Toll Brothers (NYSE:TOL) on Wednesday morning reported a loss of $88.9 million ($-0.55 per share) for its fiscal first quarter of 2009, down from a loss of $96 million ($-0.61 per share) for the same period last year. Analysts were expecting a loss of 52 cents per share.
The loss included pre-tax write-downs of $156.6 million ($-0.60 per share), $143.3 million in impairments on operating communities and owned land, $6.0 million on unconsolidated joint ventures, and $7.3 million on optioned land. Pre-tax write-downs totaled $245.5 million in the prior year quarter.
Revenues from home building fell 51.4% to $409 million as closings dropped 44.9% to 665. Net contracts fell 59% to 266 with an aggregate value of $127.8 million, down 66%. The average price per unit of $481,000 was down from $580,000 in the prior year fiscal first quarter. The cancellation rate was 37.1%, up from 28.4% in the prior year first quarter and 30.2% in last year's fiscal fourth quarter.
Backlog at quarter's end was approximately $1.04 billion (1,647 units), down 56% from $2.40 billion (3,341 units) a year earlier. Unconsolidated joint venture backlog was approximately $10.8 million.
During the quarter, Toll cut its lot count to approximately 38,000 lots owned and optioned, compared to approximately 55,000 a year earlier and approximately 91,200 at peak at the end of the second quarter of 2006.
Toll also cut its community count to 258 from 273 at the end of fiscal 2008. It expects to end the current fiscal year with approximately 240 selling communities, down approximately 26% from its peak of 325 communities at the end of 2007's second quarter.
SG&A was down 29% to $85.8 million for the quarter, but Toll said that while it expects SG&A to continue to decline through the fiscal year, it will likely be higher in percentage terms due to lower revenues. The company said it expects to deliver between 2,000 and 3,000 new homes in fiscal 2009 at an average delivered price between $600,000 and $625,000 per home.
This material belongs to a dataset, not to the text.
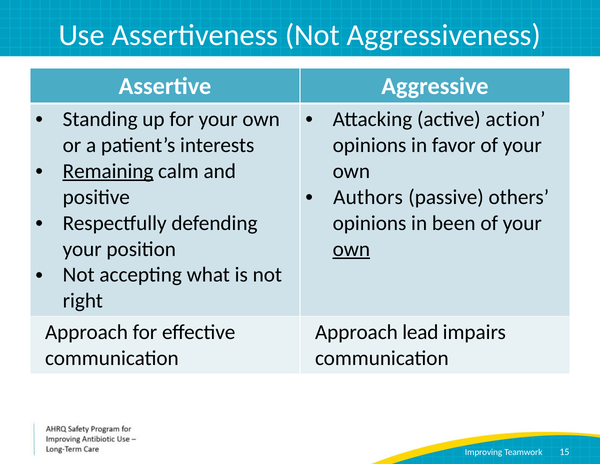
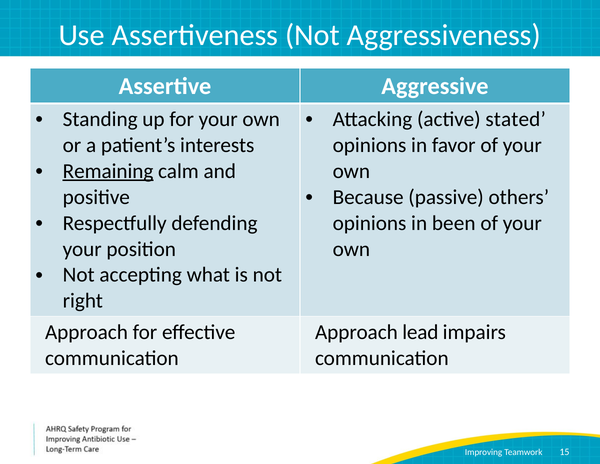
action: action -> stated
Authors: Authors -> Because
own at (351, 249) underline: present -> none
The company ended the quarter with $1.5 billion in cash plus more than $1.3 billion available under its bank credit facility, which matures in March 2011. Its net-debt-to-capital ratio of 14.5% is its lowest level ever at first quarter end, compared to 26.8% at 2008's first quarter end.
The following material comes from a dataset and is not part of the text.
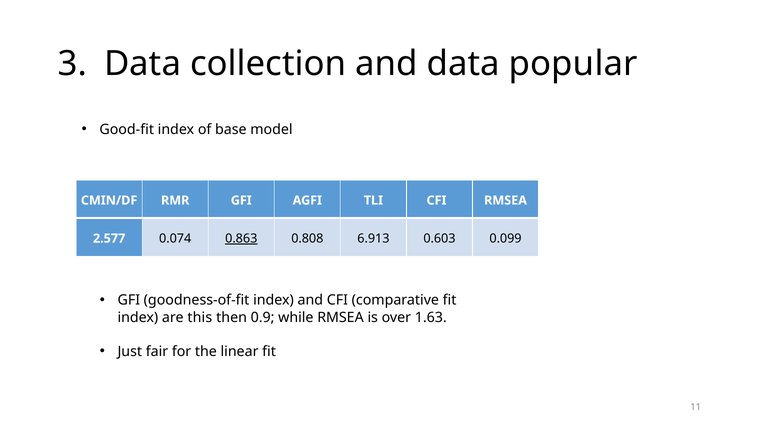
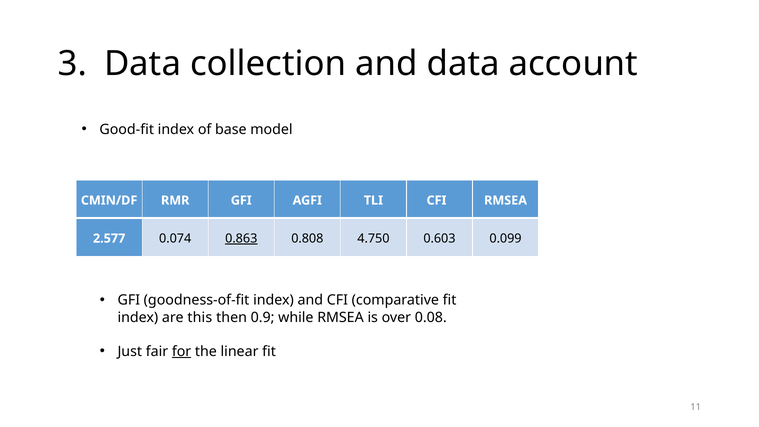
popular: popular -> account
6.913: 6.913 -> 4.750
1.63: 1.63 -> 0.08
for underline: none -> present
"We believe weak buyer confidence still impedes the market," said Robert I. Toll, chairman and CEO. "We have not yet seen a pick-up in activity at our communities other than ordinary seasonal increases for this time of year."
Noting the company's strong cash position, Toll said, "We are beginning to see some properties come to market at reasonable prices. We have not bought any yet, but we are getting closer."
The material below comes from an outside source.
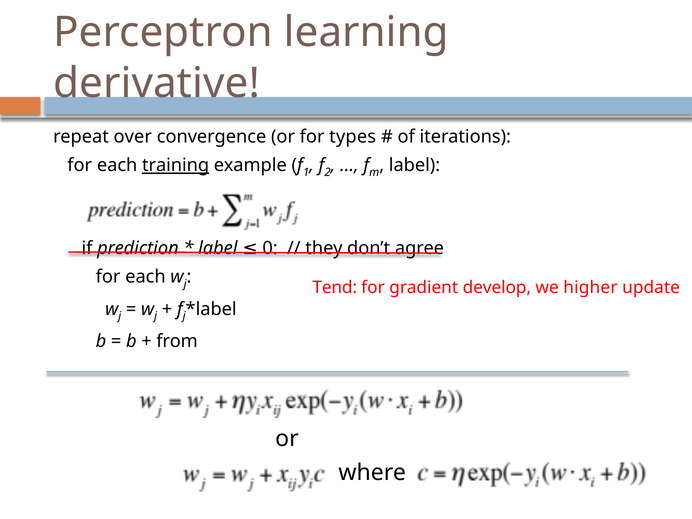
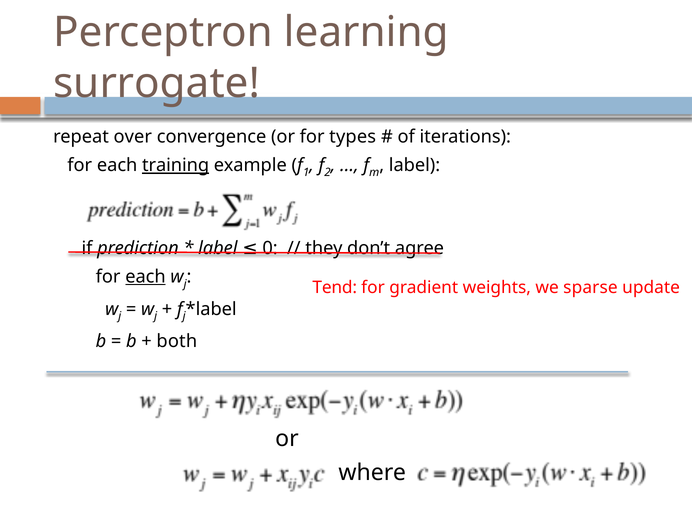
derivative: derivative -> surrogate
each at (145, 277) underline: none -> present
develop: develop -> weights
higher: higher -> sparse
from: from -> both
Toll also called for further government measures to stimulate the housing market. "We advocate a buyer tax credit of $15,000 to be made available to all buyers of homes, not just first-time buyers," he said. "We must motivate the entire food chain of home buyers to stop the decline of home prices."
He continued, "The new-home industry, combined with the related service, building products, and home furnishings industries, are together perhaps the largest employer in the United States. If Congress and the administration can effectively call the bottom and thereby put a floor under home prices, we believe the housing market will recover sooner, jobs will be created, bank balance sheets will improve, and millions of people will be able to return to the workforce."
Shares of Toll were up nearly 5% to $15.10 in morning trading on the New York Stock Exchange as most of the builder group was posting lesser gains.